Brought to you by Mauri Pro Sailing
College sailing is absolutely a path to Olympic sailing, is it right for everyone? Probably not, but that is what’s great about being human; what is right for one is not necessarily right for another. In Joe and Stu’s article, and in most of the responses the points were based on actually sailing, but I think college sailing and college itself benefits Olympic campaigners immensely in different ways. |
My experience with Olympic level sailing is different than some, I live vicariously through my wife, Molly O’Bryan Vandemoer, who as well as being a college All-American and National Champion, has also campaigned 470’s and who is now fully focused on women’s match racing as a member of Team Tunnicliffe. Listening to her recap her challenges and successes during training sessions and World Cup events I can’t help but think of the lessons learned in college sailing. College sailing is much more then boat handling, short course tactics, and starts, it is about working within a team, managing your life, and dealing with relationships with teammates, coaches, umpires, race committee, etc. College sailing is a crash course for life lessons.
A successful college team is one that works together to become better; the players all focus on improvement and hard work to build each individual’s ability into team strength. The current system for USSTAG seems to be built around the basic college sports model: work together, share, and make each other stronger. These are all lessons of a strong college team.
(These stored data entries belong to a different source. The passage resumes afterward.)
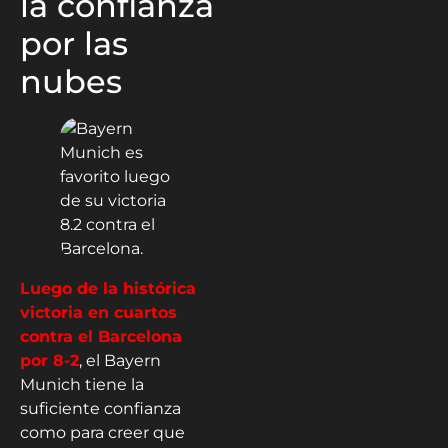
la confianza
por las
nubes
Luego de la histórica
victoria en cuartos
contra el Barcelona
por 8-2
, el Bayern
Munich tiene la
suficiente confianza
como para creer que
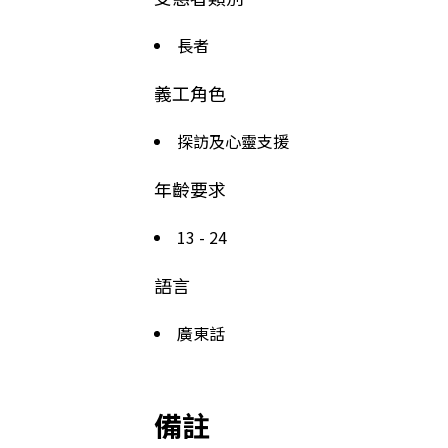
長者
義工角色
探訪及心靈支援
年齡要求
13 - 24
語言
廣東話
備註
The next life lesson that college sailing imparts is dealing with your emotional IQ, a successful sailor is one that can control their temperament and stay focused on racing well. Sailing is a tough sport, maybe even the toughest with all the variables that contribute to it. Being able to manage your emotions and deal with your competitors, coaches, race officials and judges is a mandatory skill for success. Everyone has had a race, at any level that was affected by a variable outside of your control; it is how you handle these variables that makes you a champion. College sailing pushes these challenges at you every weekend with tough venues, changing conditions, no drop race, umpires and judges with all sorts of experience, and the slew of colorful coaches on the sidelines. Then it throws at you wind delays, protest delays, homework, midterms, and the ever-evolving romantic relationships all in 48 hours. A great college sailor can manage all of these distractions and see the racecourse in front of them. Four years of sailing in college helps you develop a high emotional IQ, it helps you to learn to respect the relationships you have with sailors, coaches and race officials and it keeps you focused on sailing your boat and the race course well.
I see my wife use these lessons everyday in setting up training sessions, working with her team, and dealing with the challenges of her discipline. Will college sailing make you a top-level technical Olympic sailor? No, but it will help you recognize the tools you need to get there which can sometimes be the hardest part. Learning how to learn, how to use coaches, and how to use the resources around you are all the strengths of college and of college sailing.
I like the idea of a college sailor getting international experience and Olympic sailing experience when they can during their four years of college. These experiences make you a better sailor, teammate and person. However, the focus of college should be college, it should be learning in the classroom and learning from those tough choices that come up in a college life. I really feel these are invaluable and will help anyone succeed on the Olympic circuit. I do not think it matters if you win the gold at age 26 or at age 18.